11/20/2008

The Rhino...

I was out at a not very famous wave on the North Shore earlier today. To get there you walk past Sunset, around the top of the point and along the beach past the Roxy house, then you’ll find it.
The Mad Scientist took me there, and it was just us, 10 Hawaiian kids and the biggest, baddest, meanest longboarder you have ever seen. His back was about 4 feet wide, covered in coarse black hair and Hawaiian flag tattoos, and rippled with muscle. Because Greg Noll took the title of Da Bull, we’ll call this guy Da Rhino.

He sat out back all surf, moustache twitching, shouting at the pack of kids to take off. At first I thought he was shouting to all kids, but then I realised that he was just shouting for his slightly feminine, pale 15-year old son who could barely surf. This was not a very functional relationship.

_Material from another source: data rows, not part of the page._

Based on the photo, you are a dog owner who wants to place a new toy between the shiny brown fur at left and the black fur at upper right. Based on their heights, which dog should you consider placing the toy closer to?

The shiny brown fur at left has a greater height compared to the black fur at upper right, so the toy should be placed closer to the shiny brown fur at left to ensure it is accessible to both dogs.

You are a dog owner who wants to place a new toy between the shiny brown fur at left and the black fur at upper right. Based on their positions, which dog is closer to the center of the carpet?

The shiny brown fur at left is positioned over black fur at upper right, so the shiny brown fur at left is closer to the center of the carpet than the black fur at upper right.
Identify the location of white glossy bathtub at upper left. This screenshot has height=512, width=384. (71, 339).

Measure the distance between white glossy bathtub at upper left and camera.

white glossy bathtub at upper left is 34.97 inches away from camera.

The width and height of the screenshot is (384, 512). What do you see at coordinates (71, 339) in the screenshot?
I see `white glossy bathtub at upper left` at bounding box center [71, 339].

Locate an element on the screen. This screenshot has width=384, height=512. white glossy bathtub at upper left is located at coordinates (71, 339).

Picture this: the kid sits wide, outside surfers like Jihad Kodre, Leandro Eastos, Antonio and The Mad Scientist. As soon as a wave came, Da Rhino would start glaring at all assembled like we were painted red, and screaming GO GO GO, PADDLE NOW!!! to his kid.

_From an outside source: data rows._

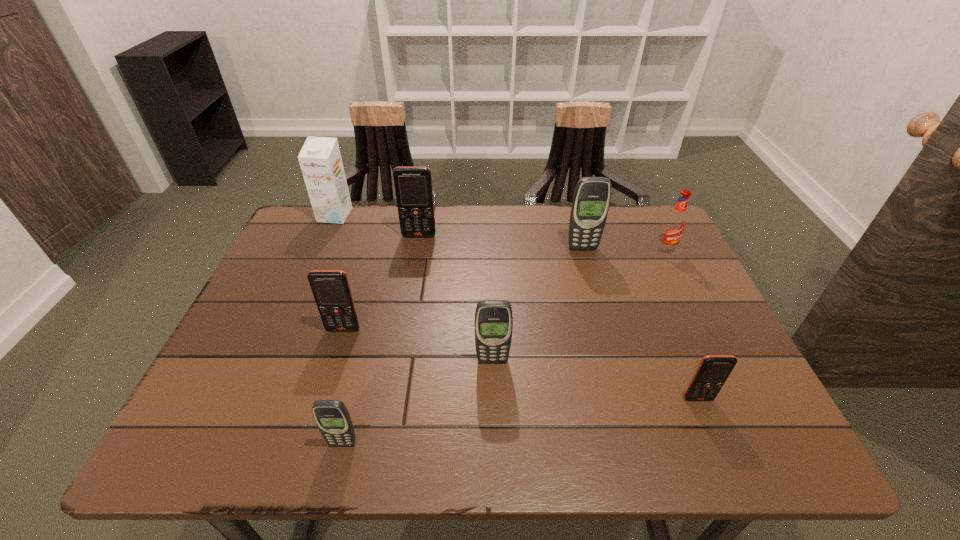
Locate an element on the screen. the farthest object is located at coordinates pyautogui.click(x=320, y=160).

What are the coordinates of `carton` in the screenshot? It's located at (320, 160).

The image size is (960, 540). Find the location of `the farthest cellular telephone`. the farthest cellular telephone is located at coordinates (413, 185).

You are a GUI agent. You are given a task and a screenshot of the screen. Output one action in this format:
    pyautogui.click(x=<x>, y=<y>)
    Task: Click on the second farthest object
    The height and width of the screenshot is (540, 960).
    Given the screenshot: What is the action you would take?
    pyautogui.click(x=413, y=185)

What are the coordinates of `the rightmost gray cellular telephone` in the screenshot? It's located at (592, 196).

Image resolution: width=960 pixels, height=540 pixels. Find the location of `the fifth cellular telephone from left to right`. the fifth cellular telephone from left to right is located at coordinates (592, 196).

At what (x,y) coordinates should I click in order to perform the action: click on root beer. Please return your answer as a coordinate pair (x, y). The width and height of the screenshot is (960, 540). Looking at the image, I should click on (674, 225).

Locate an element on the screen. This screenshot has width=960, height=540. the rightmost object is located at coordinates (674, 225).

Image resolution: width=960 pixels, height=540 pixels. Identify the location of the second biggest gray cellular telephone. (493, 318).

The image size is (960, 540). What are the coordinates of `the second nearest gray cellular telephone` in the screenshot? It's located at (493, 318).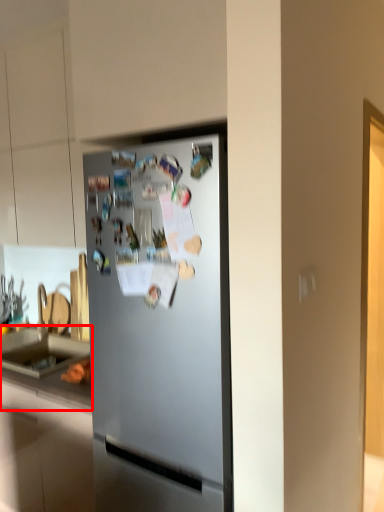
Question: Observing the image, what is the correct spatial positioning of counter top (annotated by the red box) in reference to refrigerator?

Choices:
 (A) left
 (B) right

Answer: (A)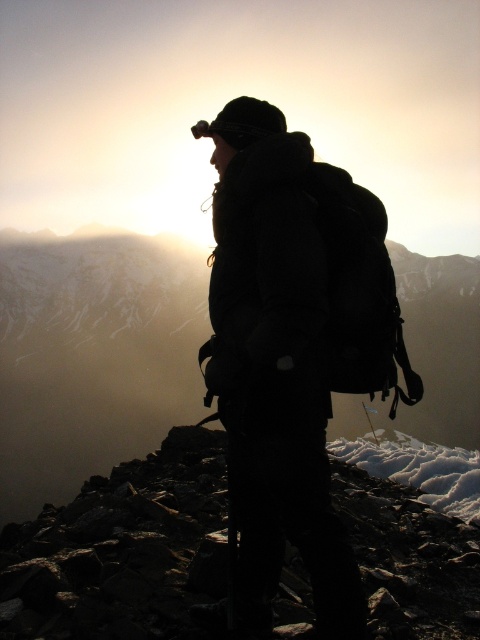
Question: Which object is farther from the camera taking this photo?

Choices:
 (A) smooth rock at center
 (B) rough stone at center

Answer: (A)

Question: Where is smooth rock at center located in relation to rough stone at center in the image?

Choices:
 (A) above
 (B) below

Answer: (A)

Question: Can you confirm if smooth rock at center is positioned below rough stone at center?

Choices:
 (A) no
 (B) yes

Answer: (A)

Question: Is smooth rock at center closer to camera compared to rough stone at center?

Choices:
 (A) yes
 (B) no

Answer: (B)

The kid, clearly intimidated, paddles half heartedly and then misses the wave.

Dad catches the next wave, and the WQS surfers then froth all over the next 10 waves, until dad returns. And so it would go.

Eventually the kid gets a little embarrassed and goes in and sits on the beach.

This freaks Da Rhino out, and he starts screaming at full volume to his son from the back, “Wha’da matta? You broke yo leash? You no need da leash!” Then he would turn to the pack and say, “He mightta broken his leash, bu’ he no need dat shit out heea bro”

After a while on the beach enduring his dad’s screams, the kid skulked back out to the reef. Da Rhino immediately paddled over to him and asks, “You OK? You broke yo leash? You inja’ed?”

“I’m good, thank you dad,” the kid responded in perfectly non-pigeon Obama English, “I just banged my knee a bit, and I wanted to go in and watch Andy Irons surfing Pipe.”

“Wha?” Da Rhino responded, “Da pro’s day ain’t here yet, day be somewhe else still.”

“Really dad, don’t you read the magazines? The pro’s are all here, and I want to meet Andy.”

And just like that, the kid had made Da Rhino look as redundant and old fashioned as a Brontosaurus wandering through a shopping mall. The massive, burly manifestation of Hawaiian heritage was reduced to a relic of a recent past swept aside by magazines and DVD’s and the Volcom House and energy drinks and pro surfing and all that our sport has become.

Then the next wave came through, and Da Rhino dropped in on Antonio.

Order was restored for the time being.